A “Proposta de Trabalho” para o Sr. Alberto Menache, para um período de três anos (compreendendo apenas quatro dias de trabalho por semana no primeiro ano, três dias no segundo e dois dias por semana no terceiro ano) tem valor de aproximadamente R$ 75 milhões de reais, além do salário mensal de R$ 416 mil reais e outros benefícios. Importante ressaltar que o Formulário de Referência da Linx, no item 13, informa que as maiores remunerações anuais na Linx nos anos de 2017, 2018 e 2019 foram de R$ 9,8 milhões, R$ 5,1 milhões e R$ 18,2 milhões, respectivamente.

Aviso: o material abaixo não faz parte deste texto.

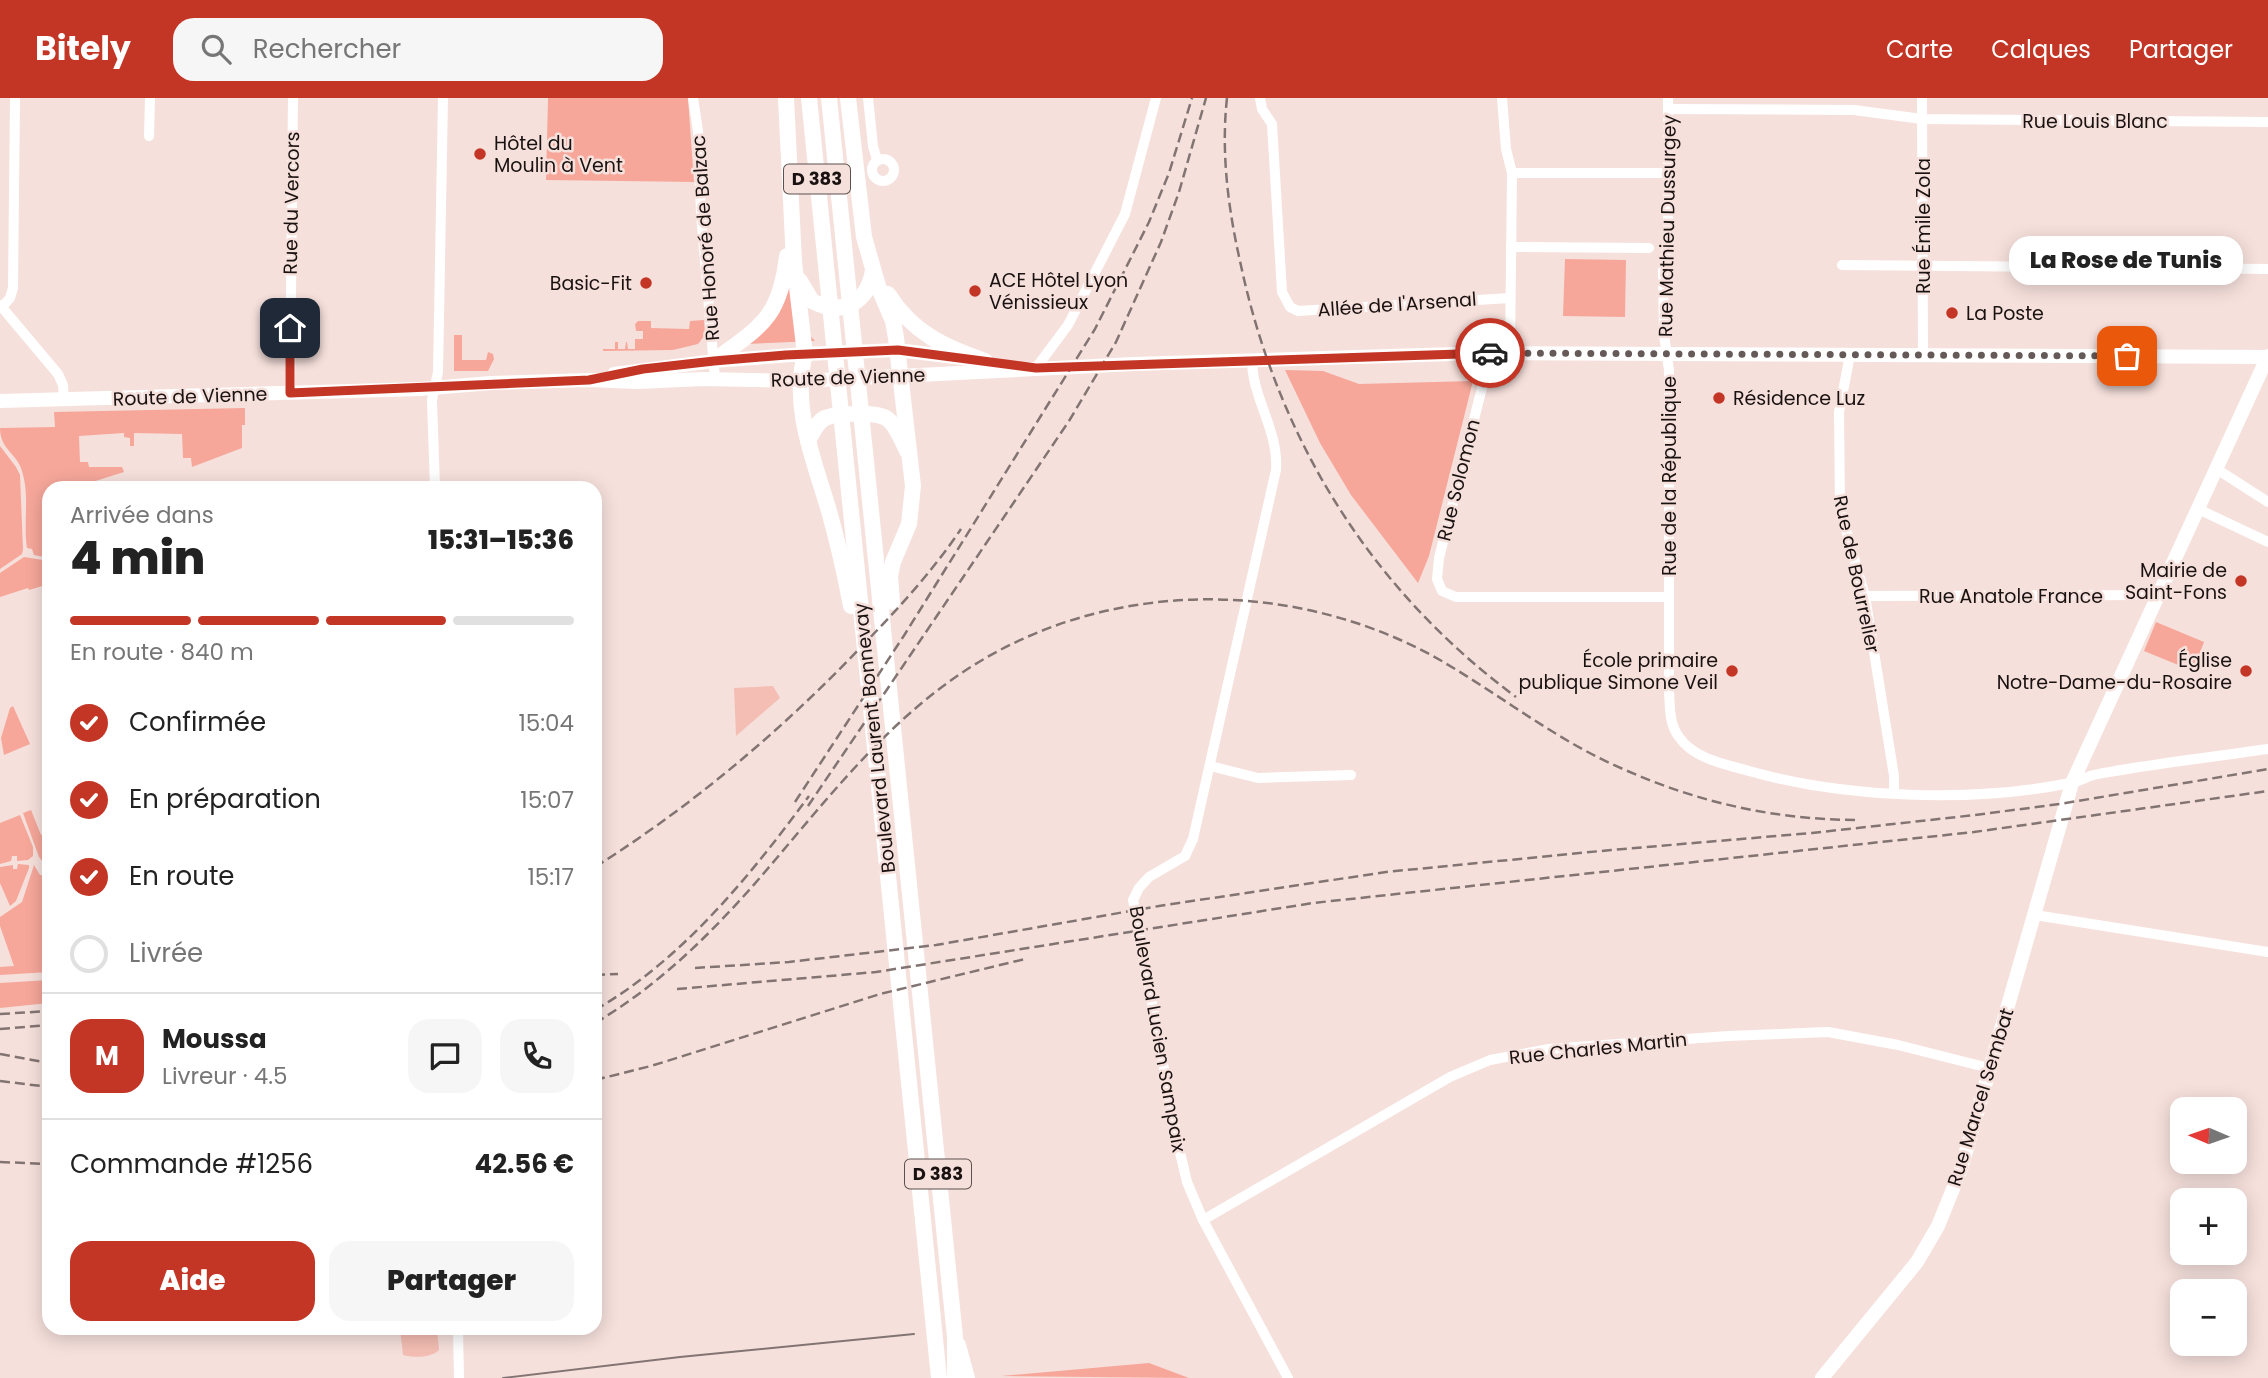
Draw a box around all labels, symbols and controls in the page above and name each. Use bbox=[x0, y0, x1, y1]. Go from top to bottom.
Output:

Considerando os valores de fechamento do dia 11 de agosto das ações da Stone, os “Contratos de Não Concorrência” por três anos destes conselheiros (Sr. Alberto Menache, Sr. Nércio Fernandes e Sr. Alon Dayan) são avaliados em cerca de R$ 240 milhões de reais.
Assim, este grupo, formado por membros que compõem 3 dos 5 assentos do Conselho da Linx receberá, de forma combinada, ações no valor aproximado de R$ 315 milhões de reais. Esses mesmos membros, de acordo com o Formulário de Referência, possuem aproximadamente 26 milhões de ações da Linx.
Portanto, de acordo com a transação, como acionistas, os três membros do Conselho receberão quase R$ 900 milhões em troca das suas 26 milhões de ações (considerando o valor de R$ 34 por ação, extensível a todos os minoritários).
Contudo, somando os valores referente aos contratos supramencionados, o valor total a ser recebido pelo grupo será de aproximadamente R$ 1,2 bilhão, o que resultaria em um valor de R$ 46 por ação, prêmio de aproximadamente 35% sobre o valor a ser recebido pelos minoritários.
No caso do Sr. Alberto Menache, o prêmio é ainda mais elevado, pois considera o montante referente a “Proposta de Trabalho” elevando o valor para exorbitantes 63% a mais que o valor estimado a ser recebido pelos minoritários. (1)
Curiosamente, é até difícil entender o sentido lógico de alguém poder ter, simultaneamente, um contrato de trabalho e uma remuneração por “non-compete”. Quem está trabalhando pode competir consigo mesmo?
A FAMA Investimentos advoga há anos pelos princípios éticos e pela prática da boa governança, segundo a qual os acionistas devem sempre ser tratados com isonomia e respeito. A transação em questão fere aquilo que acreditamos ser o nosso princípio mais importante: a ética.
É lamentável e inaceitável que, ao apagar das luzes, uma trajetória de sucesso empresarial seja manchada em definitivo pela criatividade maléfica que já deveria ter ficado no passado.
O mundo atual, cada vez mais vigilante às questões de respeito e ética, não tolera práticas que visam burlar as regras do jogo.
FAMA Investimentos
(1) Os cálculos acima não consideram eventuais opções ou ações diferidas que possam ser de titularidade dos Conselheiros.